Après quelques craintes en mai causées par la météo et la pression de la concurrence espagnole et marocaine, le bilan de la campagne de tomates s’est soldé sur une note positive. 

Les surfaces nationales implantées pour le marché du frais sont stables par rapport à la moyenne avec 2 300 ha. La production nationale destinée au marché du frais de la campagne 2019 est estimée à 520 000 tonnes, soit un niveau proche de l’année 2018. On observe des disparités entre les différentes régions : le Sud-Est enregistre une baisse de production alors que toute la façade Ouest, depuis la Bretagne jusqu’à l’Aquitaine, présente des progressions de l’ordre de 3 à 5 %. La production est assurée à plus de 90 % sous serre.
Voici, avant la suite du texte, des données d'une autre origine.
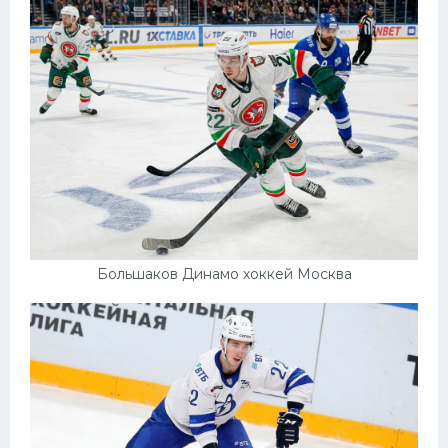
Большаков Динамо хоккей Москва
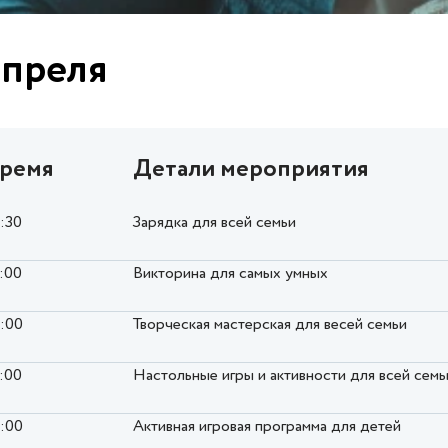
апреля
ремя
Детали мероприятия
0:30
Зарядка для всей семьи
2:00
Викторина для самых умных
6:00
Творческая мастерская для весей семьи
7:00
Настольные игры и активности для всей семь
8:00
Активная игровая программа для детей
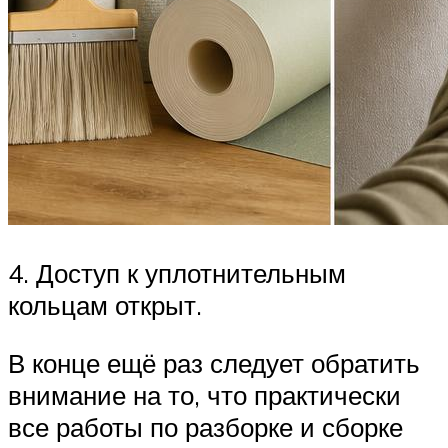
4. Доступ к уплотнительным
кольцам открыт.
В конце ещё раз следует обратить
внимание на то, что практически
все работы по разборке и сборке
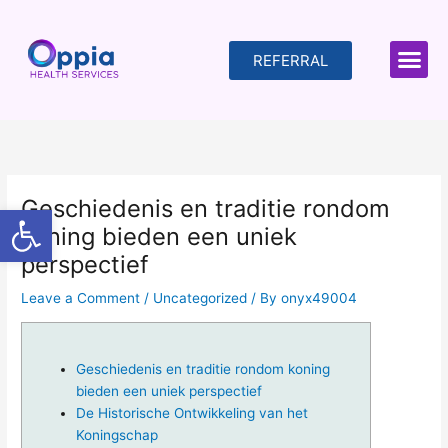
Skip
to
content
REFERRAL
Geschiedenis en traditie rondom
Open toolbar
koning bieden een uniek
perspectief
Leave a Comment
/
Uncategorized
/ By
onyx49004
Geschiedenis en traditie rondom koning
bieden een uniek perspectief
De Historische Ontwikkeling van het
Koningschap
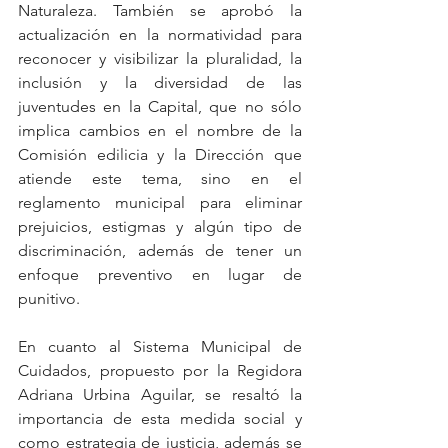
Naturaleza. También se aprobó la 
actualización en la normatividad para 
reconocer y visibilizar la pluralidad, la 
inclusión y la diversidad de las 
juventudes en la Capital, que no sólo 
implica cambios en el nombre de la 
Comisión edilicia y la Dirección que 
atiende este tema, sino en el 
reglamento municipal para eliminar 
prejuicios, estigmas y algún tipo de 
discriminación, además de tener un 
enfoque preventivo en lugar de 
punitivo.
En cuanto al Sistema Municipal de 
Cuidados, propuesto por la Regidora 
Adriana Urbina Aguilar, se resaltó la 
importancia de esta medida social y 
como estrategia de justicia, además se 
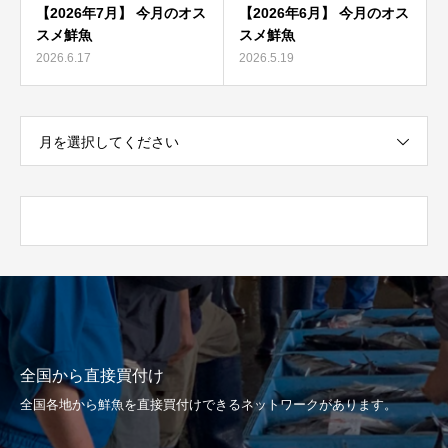
【2026年7月】 今月のオス
【2026年6月】 今月のオス
スメ鮮魚
スメ鮮魚
2026.6.17
2026.5.19
月を選択してください
全国から直接買付け
全国各地から鮮魚を直接買付けできるネットワークがあります。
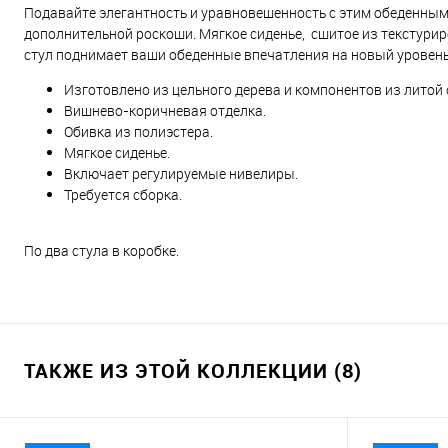
Подавайте элегантность и уравновешенность с этим обеденным
дополнительной роскоши. Мягкое сиденье, сшитое из текстурир
стул поднимает ваши обеденные впечатления на новый уровень
Изготовлено из цельного дерева и компонентов из литой
Вишнево-коричневая отделка.
Обивка из полиэстера.
Мягкое сиденье.
Включает регулируемые нивелиры.
Требуется сборка.
По два стула в коробке.
ТАКЖЕ ИЗ ЭТОЙ КОЛЛЕКЦИИ (8)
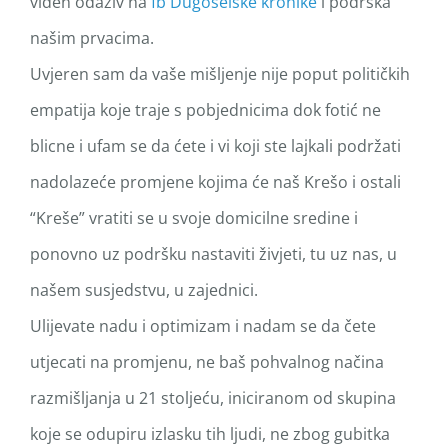
viđen odaziv na
fb Dugoselske kronike
i podrška
našim prvacima.
Uvjeren sam da vaše mišljenje nije poput političkih
empatija koje traje s pobjednicima dok fotić ne
blicne i ufam se da ćete i vi koji ste lajkali podržati
nadolazeće promjene kojima će naš Krešo i ostali
“Kreše” vratiti se u svoje domicilne sredine i
ponovno uz podršku nastaviti živjeti, tu uz nas, u
našem susjedstvu, u zajednici.
Ulijevate nadu i optimizam i nadam se da čete
utjecati na promjenu, ne baš pohvalnog načina
razmišljanja u 21 stoljeću, iniciranom od skupina
koje se odupiru izlasku tih ljudi, ne zbog gubitka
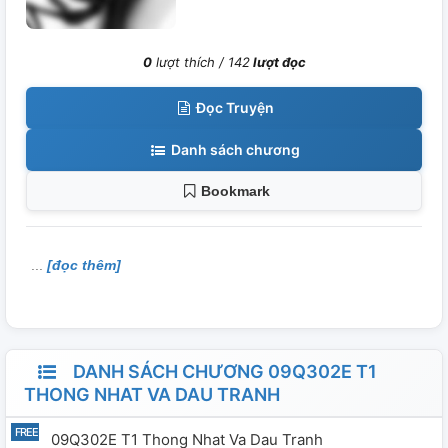
0
lượt thích /
142
lượt đọc
Đọc Truyện
Danh sách chương
Bookmark
[đọc thêm]
DANH SÁCH CHƯƠNG 09Q302E T1
THONG NHAT VA DAU TRANH
09Q302E T1 Thong Nhat Va Dau Tranh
En mai, le marché a connu un déséquilibre et les prix étaient au plus bas pour l’ensemble de la gamme, variétés anciennes comprises. Le Réseau des Nouvelles des Marchés a déclaré la tomate en crise conjoncturelle pour sept jours consécutifs. Il aura fallu attendre juin pour que la situation se redresse grâce au retour du beau temps. Les engagements pris en variétés Grappe et Ronde viennent aussi animer un peu plus le marché. Les prix ont progressé de presque 50 %. La fin de campagne (septembre et octobre) est plutôt bonne avec des cours proches de la moyenne quinquennale. 

En bref, le chiffre d’affaires 2019 des exploitations spécialisées devrait donc être proche de 2018, bien que les épisodes caniculaires aient affecté la production de l’été.

Des questions capitales viennent troubler la filière : le chauffage des serres et les questions de pesticides. En juillet 2019, le ministère de l’Agriculture a statué : les producteurs français de fruits et légumes bio sous serres pourront continuer de chauffer, mais ne pourront pas commercialiser leurs productions en hiver, limitant de fait l’utilisation de cette pratique au reste de l’année. Cette interdiction durera du 21 décembre au 30 avril.

En ce qui concerne le Label « Zéro Résidu de Pesticides », certains opérateurs veulent proposer une troisième voie entre la culture « conventionnelle » (qui représente en France plus de 90 % des fruits et légumes) et le Bio. Il faut préciser que cette démarche est volontaire pour l’agriculteur et il ne s’agit pas d’un label officiel de qualité tel que le Label Rouge ou le Label Agriculture Biologique.